= Job item =
Could you find every line in the records below that contains the word "желтым" and copy it?

------ Information supplied

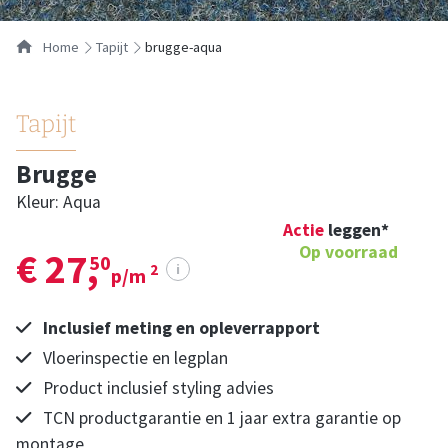
Home
tapijt
brugge-aqua
Tapijt
Brugge
Kleur: Aqua
Actie
leggen*
Op voorraad
€ 27,
50
i
2
p/m
Inclusief meting en opleverrapport
Vloerinspectie en legplan
Product inclusief styling advies
TCN productgarantie en 1 jaar extra garantie op
montage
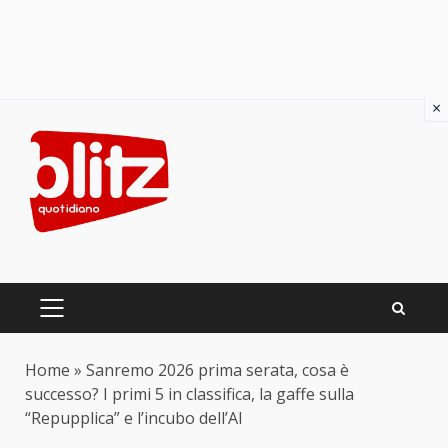
×
Skip
to
content
PRIMARY
MENU
Home
»
Sanremo 2026 prima serata, cosa è
successo? I primi 5 in classifica, la gaffe sulla
“Repupplica” e l’incubo dell’AI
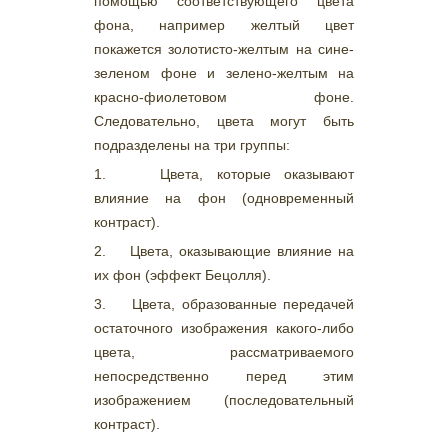
помощью соответствующего цвета
фона, например желтый цвет
покажется золотисто-желтым на сине-
зеленом фоне и зелено-желтым на
красно-фиолетовом фоне.
Следовательно, цвета могут быть
подразделены на три группы:
1. Цвета, которые оказывают
влияние на фон (одновременный
контраст).
2. Цвета, оказывающие влияние на
их фон (эффект Бецолля).
3. Цвета, образованные передачей
остаточного изображения какого-либо
цвета, рассматриваемого
непосредственно перед этим
изображением (последовательный
контраст).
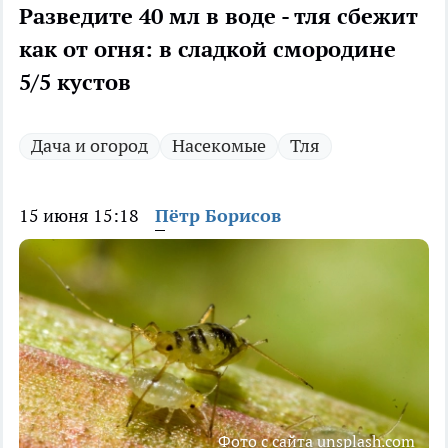
Разведите 40 мл в воде - тля сбежит
как от огня: в сладкой смородине
5/5 кустов
Дача и огород
Насекомые
Тля
15 июня 15:18
Пётр Борисов
Фото с сайта unsplash.com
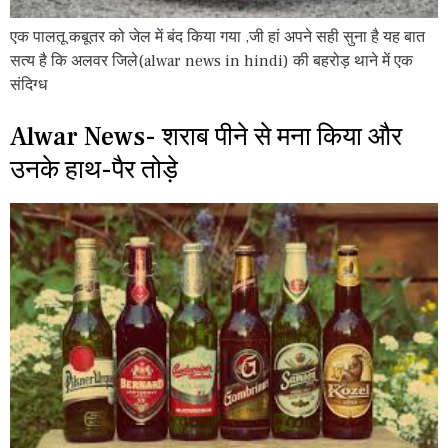
एक पालतू कबूतर को जेल में बंद किया गया ,जी हां अपने सही सुना है यह बात
सत्य है कि अलवर जिले(alwar news in hindi) की बहरोड़ थाने में एक
संदिग्ध
Alwar News- शराब पीने से मना किया और
उनके हाथ-पैर तोड़े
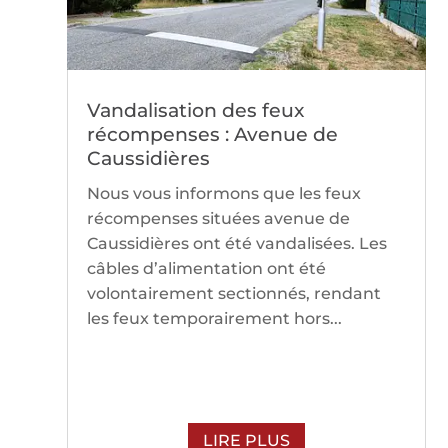
Vandalisation des feux
récompenses : Avenue de
Caussidières
Nous vous informons que les feux
récompenses situées avenue de
Caussidières ont été vandalisées. Les
câbles d’alimentation ont été
volontairement sectionnés, rendant
les feux temporairement hors...
LIRE PLUS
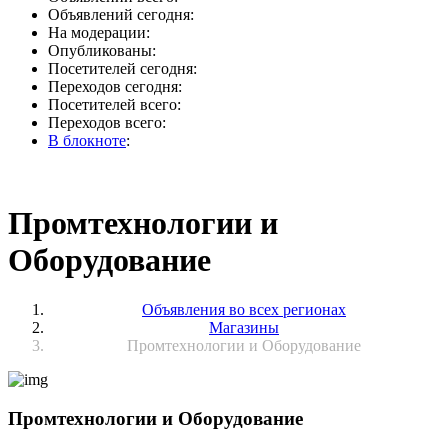
Объявлений сегодня:
На модерации:
Опубликованы:
Посетителей сегодня:
Переходов сегодня:
Посетителей всего:
Переходов всего:
В блокноте
:
Промтехнологии и
Оборудование
Объявления во всех регионах
Магазины
Промтехнологии и Оборудование
Промтехнологии и Оборудование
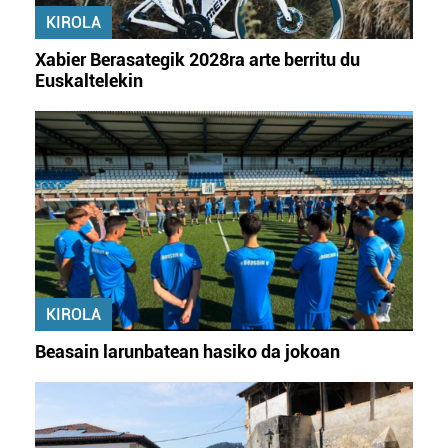
KIROLA
Xabier Berasategik 2028ra arte berritu du
Euskaltelekin
KIROLA
Beasain larunbatean hasiko da jokoan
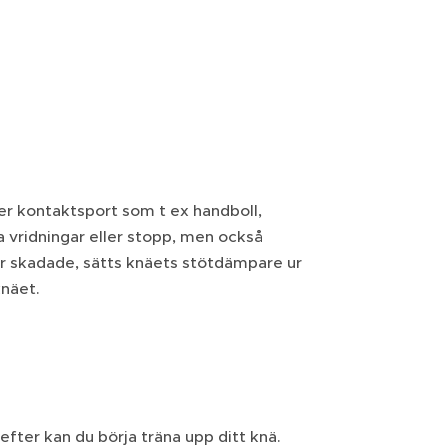
er kontaktsport som t ex handboll,
a vridningar eller stopp, men också
 är skadade, sätts knäets stötdämpare ur
knäet.
fter kan du börja träna upp ditt knä.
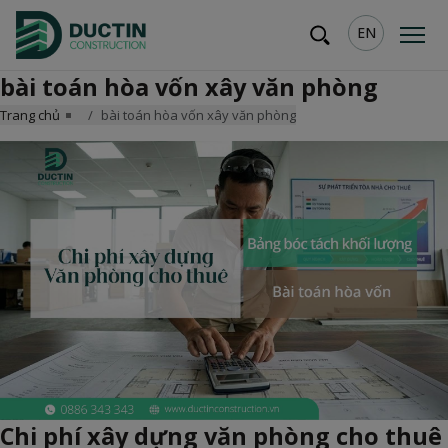
EN
bài toán hòa vốn xây văn phòng
Trang chủ
bài toán hòa vốn xây văn phòng
Chi phí xây dựng văn phòng cho thuê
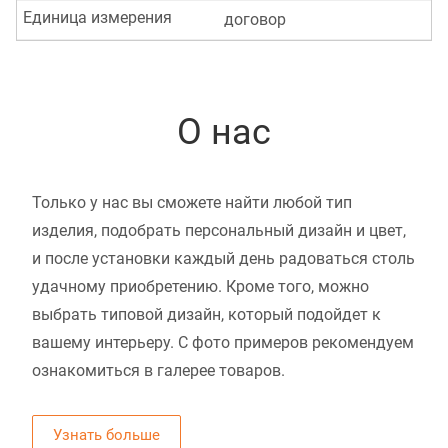
Единица измерения
договор
О нас
Только у нас вы сможете найти любой тип
изделия, подобрать персональный дизайн и цвет,
и после установки каждый день радоваться столь
удачному приобретению. Кроме того, можно
выбрать типовой дизайн, который подойдет к
вашему интерьеру. С фото примеров рекомендуем
ознакомиться в галерее товаров.
Узнать больше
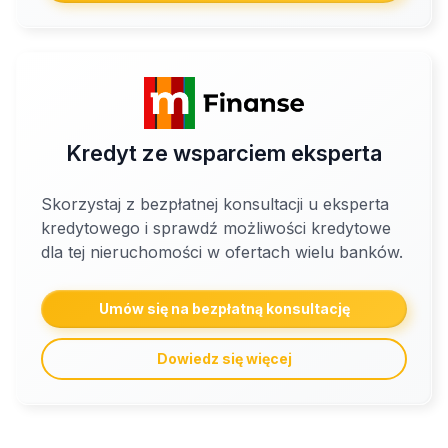
Kredyt ze wsparciem eksperta
Skorzystaj z bezpłatnej konsultacji u eksperta
kredytowego i sprawdź możliwości kredytowe
dla tej nieruchomości w ofertach wielu banków.
Umów się na bezpłatną konsultację
Dowiedz się więcej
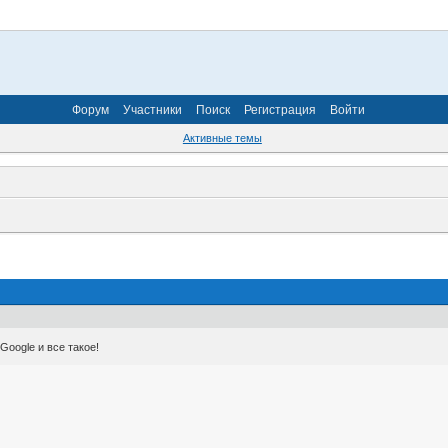
Форум
Участники
Поиск
Регистрация
Войти
Активные темы
Google и все такое!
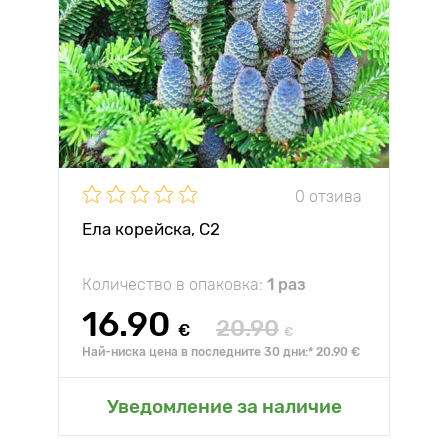
0 отзива
Ела корейска, C2
Количество в опаковка:
1 раз
16.90
20.90
€
€
Най-ниска цена в последните 30 дни:* 20.90 €
Уведомление за наличие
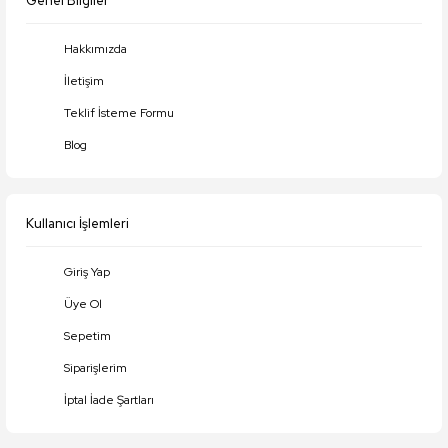
Genel Bilgiler
Hakkımızda
İletişim
Teklif İsteme Formu
Blog
Kullanıcı İşlemleri
Giriş Yap
Üye Ol
Sepetim
Siparişlerim
İptal İade Şartları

------------

= Response below =
покажется золотисто-желтым на сине-
зеленом фоне и зелено-желтым на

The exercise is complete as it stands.